=== Data listing ===

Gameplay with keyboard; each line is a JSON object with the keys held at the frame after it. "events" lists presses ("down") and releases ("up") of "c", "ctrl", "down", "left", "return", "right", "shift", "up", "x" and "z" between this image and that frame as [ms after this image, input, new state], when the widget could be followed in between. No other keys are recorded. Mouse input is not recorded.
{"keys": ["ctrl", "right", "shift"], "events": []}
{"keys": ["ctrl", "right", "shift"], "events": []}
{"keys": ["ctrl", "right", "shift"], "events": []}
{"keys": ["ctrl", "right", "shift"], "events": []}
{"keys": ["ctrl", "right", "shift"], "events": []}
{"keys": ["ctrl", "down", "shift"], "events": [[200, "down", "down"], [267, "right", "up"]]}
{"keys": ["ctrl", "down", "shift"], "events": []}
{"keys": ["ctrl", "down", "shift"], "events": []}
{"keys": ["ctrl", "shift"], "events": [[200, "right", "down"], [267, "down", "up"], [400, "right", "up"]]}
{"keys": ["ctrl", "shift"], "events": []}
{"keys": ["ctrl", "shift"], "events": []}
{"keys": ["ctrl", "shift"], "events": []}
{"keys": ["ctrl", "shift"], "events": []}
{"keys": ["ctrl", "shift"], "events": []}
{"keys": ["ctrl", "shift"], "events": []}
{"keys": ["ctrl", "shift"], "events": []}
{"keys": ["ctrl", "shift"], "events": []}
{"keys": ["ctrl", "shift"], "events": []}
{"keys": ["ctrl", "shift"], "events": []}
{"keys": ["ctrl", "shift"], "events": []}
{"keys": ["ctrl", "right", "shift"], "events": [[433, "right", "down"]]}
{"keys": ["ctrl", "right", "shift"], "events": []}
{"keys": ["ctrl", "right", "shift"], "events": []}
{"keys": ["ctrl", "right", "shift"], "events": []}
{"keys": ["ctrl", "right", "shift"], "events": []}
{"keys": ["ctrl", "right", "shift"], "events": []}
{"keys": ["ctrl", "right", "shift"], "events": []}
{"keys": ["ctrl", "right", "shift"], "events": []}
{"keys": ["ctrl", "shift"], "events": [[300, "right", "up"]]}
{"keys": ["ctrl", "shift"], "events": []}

===

The answer consists of the lines above that include the word "down", each copied exactly.

Gameplay with keyboard; each line is a JSON object with the keys held at the frame after it. "events" lists presses ("down") and releases ("up") of "c", "ctrl", "down", "left", "return", "right", "shift", "up", "x" and "z" between this image and that frame as [ms after this image, input, new state], when the widget could be followed in between. No other keys are recorded. Mouse input is not recorded.
{"keys": ["ctrl", "down", "shift"], "events": [[200, "down", "down"], [267, "right", "up"]]}
{"keys": ["ctrl", "down", "shift"], "events": []}
{"keys": ["ctrl", "down", "shift"], "events": []}
{"keys": ["ctrl", "shift"], "events": [[200, "right", "down"], [267, "down", "up"], [400, "right", "up"]]}
{"keys": ["ctrl", "right", "shift"], "events": [[433, "right", "down"]]}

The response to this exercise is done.